◆ Passage to read ◆
....................
Friday, April 27, 2012

Demystifying the Diplomatic Pouch

Also called the diplomatic bag, apparently the diplomatic pouch really does exist!

I remember there being lots of confusion about the diplomatic pouch prior to departing for India.  We were told that we could send our teaching/reading materials to India ahead of time via this pouch so that we could avoid having the extra weight in our suitcases.

While I wasn't able to solve the mystery in time to use the pouch myself, this mysterious thing really piqued my curiosity as we consider our options for how to get my husband back to the United States (just kidding!).  Seriously though, you will find some creative (and illegal, mind you) uses of the pouch in the links below.

I haven't had the chance to look into this too much yet, but here are a few websites that might help you begin to understand what the diplomatic pouch is (it can be virtually anything) and how to use it.  Please share if you have any success (or unsuccess) with it!

http://en.wikipedia.org/wiki/Diplomatic_bag

http://www.state.gov/m/a/dir/regs/fam/14fam/700/index.htm

http://www.straightdope.com/columns/read/2234/is-there-such-a-thing-as-a-diplomatic-pouch


What's in Your Field?


We have peacocks in ours!

Wednesday, April 4, 2012

We're Not in Delhi Anymore

My Fulbright grant officially ended yesterday.

It literally seems like I was just in my college dorm room, sitting at my desk, trying to figure out who my fellow ETAs would be during these nine months.  I knew this year would pass by quickly, but I guess I didn’t realize kitna quickly, how much quickly.   Now all of my Fulbright bhai-bahin are starting to fly home.  Or to Korea.  A few are hanging around for a while longer, to dance in a final kathak performance.  Or to travel the subcontinent.

Straight ahead is the guest house, temple on the left.
I presently find myself in the holy Hindu city of Mathura, the birthplace of the blue-skinned, flute-playing, peacock-feather-wearing deity, Lord Krishna.  My husband has recently taken a teaching position at a university here.  And get this, he’s teaching Spoken English of all things!  Actually we are staying in Vrindavan, Mathura’s next door neighbor, and the city where Lord Krishna actually spent his childhood.  But don’t get the wrong impression when I say “city,” we are actually staying in a relatively rural part of the city.

Make that very rural.

In our previous visits to my sasooral (literally: my father-in-law’s house), it always left me befuddled when my husband would tell me in the morning, “I am going to the field,” and then not return for another hour.  Or I would wake up to find that he was not there and, upon his return, I would ask frantically of his whereabouts.  He would then inform me, casually, “Oh, I was in field,” as if this should have been obvious.
I didn’t completely understand then what all went down in the field, but I sure do now.
....................
◆ Given information ◆
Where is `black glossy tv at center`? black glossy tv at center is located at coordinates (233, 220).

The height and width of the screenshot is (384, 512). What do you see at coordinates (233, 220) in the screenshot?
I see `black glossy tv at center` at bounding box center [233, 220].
....................
◆ Things to do ◆
A – Quote the blog post about India from "It literally seems" to "travel the subcontinent.".
B – Write the next part of the blog post about India, picking up from where it stops.

◆ Answers per task ◆
A –
It literally seems like I was just in my college dorm room, sitting at my desk, trying to figure out who my fellow ETAs would be during these nine months.  I knew this year would pass by quickly, but I guess I didn’t realize kitna quickly, how much quickly.   Now all of my Fulbright bhai-bahin are starting to fly home.  Or to Korea.  A few are hanging around for a while longer, to dance in a final kathak performance.  Or to travel the subcontinent.

B –
Early each morning while I make our two cups of ginger-cardamom chai, I can look out the window above our gas stove and see the local villagers, usually men, pooping in the field behind our guest house.  When I open the front door and look over the balcony, in the brush field to my left there are people pooping too.  There are usually smaller children in this field, but all poop the same way.  First, carry either a plastic bottle or tin can of water to the field.  Then, find a good place to squat (one that’s free from briars and other poop, I imagine).  Next, drop your drawers (if you’re a man) or raise your sari (if you’re the occasional woman), squat, and do your business.  When the business is finished, use the right hand to poor the water into the left hand, which does the wiping.  Rinse left hand with water, raise your drawers (or drop your sari), and walk nonchalantly back in the direction from which you came.

In all seriousness, it is so peaceful here.   It's much quieter than Delhi, which is nice for the absence of honking, but that also makes it more difficult to get our daily needs, like milk and vegetables.   And our refrigerator is no longer with us, so they really are needs that have to be acquired daily.  Fortunately it is not too far out of the way to stop at the vegetable market on the way to guest house from the university, and we have a milkman who brings us fresh milk from the local village each evening.

A better shot of the temple under construction.  Almost seems like something from Candyland, hai na?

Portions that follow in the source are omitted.